=== Section Start ===

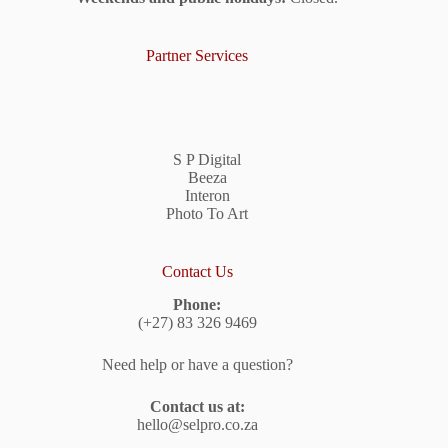
Partner Services
S P Digital
Beeza
Interon
Photo To Art
Contact Us
Phone:
(+27) 83 326 9469
Need help or have a question?
Contact us at:
hello@selpro.co.za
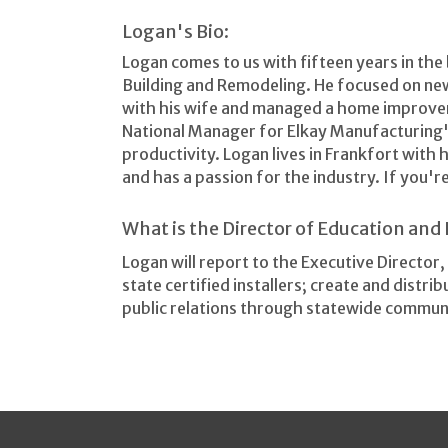
Logan's Bio:
Logan comes to us with fifteen years in the
Building and Remodeling. He focused on ne
with his wife and managed a home improvem
National Manager for Elkay Manufacturing'
productivity. Logan lives in Frankfort with 
and has a passion for the industry. If you'r
What is the Director of Education an
Logan will report to the Executive Director
state certified installers; create and distr
public relations through statewide commun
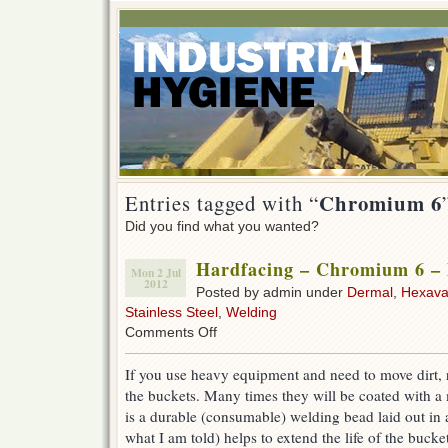
Chromium 6
Entries tagged with “
Did you find what you wanted?
Hardfacing – Chromium 6 – P
Mon 2 Jul
2012
Posted by admin under
Dermal
,
Hexava
Stainless Steel
,
Welding
on
Comments Off
Hardfacing
–
If you use heavy equipment and need to move dirt, r
Chromium
the buckets. Many times they will be coated with a m
6
–
is a durable (consumable) welding bead laid out in a
Picture
what I am told) helps to extend the life of the bucke
of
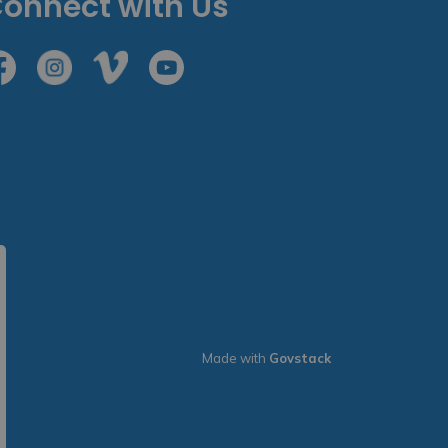
onnect with Us
cebook
Instagram
Vimeo
Youtube
Made with
Govstack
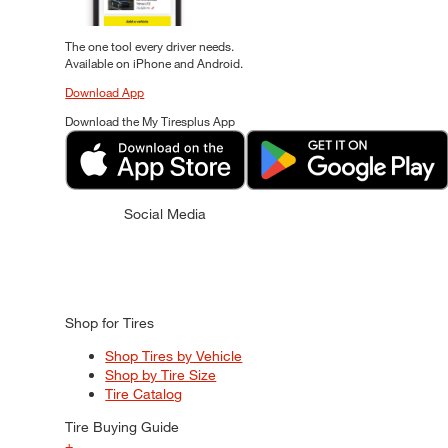
The one tool every driver needs.
Available on iPhone and Android.
Download App
Download the My Tiresplus App
Social Media
Shop for Tires
Shop Tires by Vehicle
Shop by Tire Size
Tire Catalog
Tire Buying Guide
+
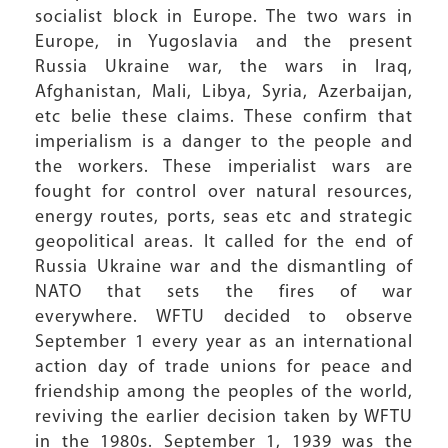
socialist block in Europe. The two wars in
Europe, in Yugoslavia and the present
Russia Ukraine war, the wars in Iraq,
Afghanistan, Mali, Libya, Syria, Azerbaijan,
etc belie these claims. These confirm that
imperialism is a danger to the people and
the workers. These imperialist wars are
fought for control over natural resources,
energy routes, ports, seas etc and strategic
geopolitical areas. It called for the end of
Russia Ukraine war and the dismantling of
NATO that sets the fires of war
everywhere. WFTU decided to observe
September 1 every year as an international
action day of trade unions for peace and
friendship among the peoples of the world,
reviving the earlier decision taken by WFTU
in the 1980s. September 1, 1939 was the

=== Section End ===

TASK DESCRIPTION — Repeat the material above in full and exactly, omitting the pictures.

THE ANSWER —
Partner Services
S P Digital
Beeza
Interon
Photo To Art
Contact Us
Phone:
(+27) 83 326 9469
Need help or have a question?
Contact us at:
hello@selpro.co.za
Logan's Bio:
Logan comes to us with fifteen years in the
Building and Remodeling. He focused on ne
with his wife and managed a home improvem
National Manager for Elkay Manufacturing'
productivity. Logan lives in Frankfort with 
and has a passion for the industry. If you'r
What is the Director of Education an
Logan will report to the Executive Director
state certified installers; create and distr
public relations through statewide commun
Chromium 6
Entries tagged with “
Did you find what you wanted?
Hardfacing – Chromium 6 – P
Mon 2 Jul
2012
Posted by admin under
Dermal
,
Hexava
Stainless Steel
,
Welding
on
Comments Off
Hardfacing
–
If you use heavy equipment and need to move dirt, r
Chromium
the buckets. Many times they will be coated with a m
6
–
is a durable (consumable) welding bead laid out in a
Picture
what I am told) helps to extend the life of the bucke
of
onnect with Us
cebook
Instagram
Vimeo
Youtube
Made with
Govstack
The one tool every driver needs.
Available on iPhone and Android.
Download App
Download the My Tiresplus App
Social Media
Shop for Tires
Shop Tires by Vehicle
Shop by Tire Size
Tire Catalog
Tire Buying Guide
+
socialist block in Europe. The two wars in
Europe, in Yugoslavia and the present
Russia Ukraine war, the wars in Iraq,
Afghanistan, Mali, Libya, Syria, Azerbaijan,
etc belie these claims. These confirm that
imperialism is a danger to the people and
the workers. These imperialist wars are
fought for control over natural resources,
energy routes, ports, seas etc and strategic
geopolitical areas. It called for the end of
Russia Ukraine war and the dismantling of
NATO that sets the fires of war
everywhere. WFTU decided to observe
September 1 every year as an international
action day of trade unions for peace and
friendship among the peoples of the world,
reviving the earlier decision taken by WFTU
in the 1980s. September 1, 1939 was the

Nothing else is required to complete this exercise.